Segundo a PF, o objetivo é desmontar uma organização criminosa que, há pelo menos seis anos, utiliza uma rede de postos de combustíveis como fachada para lavagem de dinheiro. Relatório do Conselho de Controle de Atividades Financeiras (Coaf) aponta movimentação superior a R$ 7,6 bilhões no período.
Durante as diligências, agentes recolheram cinco revólveres, um fuzil, grande quantidade de munição, joias, relógios de alto valor, dinheiro em reais e em moedas estrangeiras, além de quatro veículos de luxo encontrados em uma residência no bairro de Camboinhas, em Niterói. Em outro endereço, em Piratininga, dois automóveis de alto padrão também foram apreendidos.

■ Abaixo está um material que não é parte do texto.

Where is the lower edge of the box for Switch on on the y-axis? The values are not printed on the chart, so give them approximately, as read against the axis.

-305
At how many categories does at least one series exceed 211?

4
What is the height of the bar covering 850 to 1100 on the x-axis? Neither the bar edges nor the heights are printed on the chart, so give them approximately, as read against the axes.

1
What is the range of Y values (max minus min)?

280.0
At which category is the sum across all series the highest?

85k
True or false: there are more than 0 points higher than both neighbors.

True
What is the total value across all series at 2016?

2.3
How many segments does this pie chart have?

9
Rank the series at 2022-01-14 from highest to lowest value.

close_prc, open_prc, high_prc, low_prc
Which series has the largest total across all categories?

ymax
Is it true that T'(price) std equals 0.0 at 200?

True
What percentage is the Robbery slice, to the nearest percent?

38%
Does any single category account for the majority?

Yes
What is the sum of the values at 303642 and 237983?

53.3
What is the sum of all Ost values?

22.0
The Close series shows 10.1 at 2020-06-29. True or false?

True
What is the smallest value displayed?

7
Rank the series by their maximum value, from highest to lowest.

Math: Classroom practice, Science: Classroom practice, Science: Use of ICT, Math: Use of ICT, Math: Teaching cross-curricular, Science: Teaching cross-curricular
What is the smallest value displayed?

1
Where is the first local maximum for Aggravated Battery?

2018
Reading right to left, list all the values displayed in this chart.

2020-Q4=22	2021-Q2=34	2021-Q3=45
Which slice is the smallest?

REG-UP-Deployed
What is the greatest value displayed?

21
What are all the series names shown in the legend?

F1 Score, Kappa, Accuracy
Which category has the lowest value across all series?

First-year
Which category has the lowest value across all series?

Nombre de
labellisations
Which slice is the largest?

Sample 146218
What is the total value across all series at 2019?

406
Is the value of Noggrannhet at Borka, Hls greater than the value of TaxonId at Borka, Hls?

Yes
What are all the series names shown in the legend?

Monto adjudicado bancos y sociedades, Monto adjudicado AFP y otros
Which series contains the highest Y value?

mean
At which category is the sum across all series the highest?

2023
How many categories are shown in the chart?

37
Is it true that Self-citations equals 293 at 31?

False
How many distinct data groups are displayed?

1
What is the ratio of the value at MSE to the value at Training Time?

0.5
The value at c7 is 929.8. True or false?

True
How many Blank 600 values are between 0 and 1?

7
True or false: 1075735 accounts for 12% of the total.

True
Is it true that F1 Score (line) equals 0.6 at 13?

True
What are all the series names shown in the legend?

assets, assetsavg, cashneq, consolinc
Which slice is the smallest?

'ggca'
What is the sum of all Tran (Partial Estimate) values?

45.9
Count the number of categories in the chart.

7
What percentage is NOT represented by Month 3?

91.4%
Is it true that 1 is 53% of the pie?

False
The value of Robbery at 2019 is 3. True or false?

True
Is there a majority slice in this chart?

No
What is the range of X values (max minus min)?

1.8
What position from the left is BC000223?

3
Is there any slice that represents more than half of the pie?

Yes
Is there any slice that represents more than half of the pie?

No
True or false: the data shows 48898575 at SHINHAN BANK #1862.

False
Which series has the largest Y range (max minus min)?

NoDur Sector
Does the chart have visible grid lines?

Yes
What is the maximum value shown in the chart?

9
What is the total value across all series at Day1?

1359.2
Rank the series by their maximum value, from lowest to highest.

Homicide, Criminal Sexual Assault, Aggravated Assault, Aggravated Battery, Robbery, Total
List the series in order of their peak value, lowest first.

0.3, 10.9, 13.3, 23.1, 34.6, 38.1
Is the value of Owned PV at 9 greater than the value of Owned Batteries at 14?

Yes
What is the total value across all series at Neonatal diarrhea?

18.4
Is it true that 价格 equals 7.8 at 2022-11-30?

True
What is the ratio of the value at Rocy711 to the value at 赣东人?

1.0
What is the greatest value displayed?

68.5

A Justiça Federal determinou o sequestro de bens e a suspensão das atividades econômicas de empresas ligadas ao grupo investigado. Os investigados poderão responder por organização criminosa, contratação direta ilegal e lavagem de dinheiro, sem prejuízo de outros delitos que possam surgir no decorrer das apurações.
“A ação integra a Força-Tarefa Missão Redentor II e segue as diretrizes estabelecidas pelo Supremo Tribunal Federal na ADPF 635, com foco em quadrilhas que atuam no estado”, esclareceu a corporação em nota.
Már cio Canella, político com passagens pela Câmara Municipal, Assembleia Legislativa e Prefeitura de Belford Roxo — mandato exercido de 2025 a 2026 — foi conduzido à Superintendência da PF no centro do Rio para prestar depoimento. Em abril, ele renunciou ao cargo de prefeito para disputar as próximas eleições.
Na esfera administrativa, a Corregedoria-Geral da Polícia Civil instaurou procedimento disciplinar para verificar eventual envolvimento de servidores.
“A instituição mantém mecanismos de controle interno, não compactua com desvios de conduta e colabora com os demais órgãos sempre que necessário”, afirmou a corporação.
Os mandados foram cumpridos nas cidades do Rio de Janeiro, Niterói, São Gonçalo, Itaboraí e Resende. Além do ex-prefeito e do ex-secretário, a lista de investigados inclui um policial civil em atividade e um ex-policial militar.
Responsáveis pela investigação destacam que o grupo se valia da posição de agentes públicos para dar aparência de legitimidade às transações. A ampla circulação de valores em diferentes moedas teria sido essencial para mascarar a origem ilícita do dinheiro.
A PF continua analisando o material apreendido, que deverá subsidiar novos pedidos judiciais e ampliar a identificação de envolvidos. As defesas dos citados não foram localizadas até o fechamento desta edição.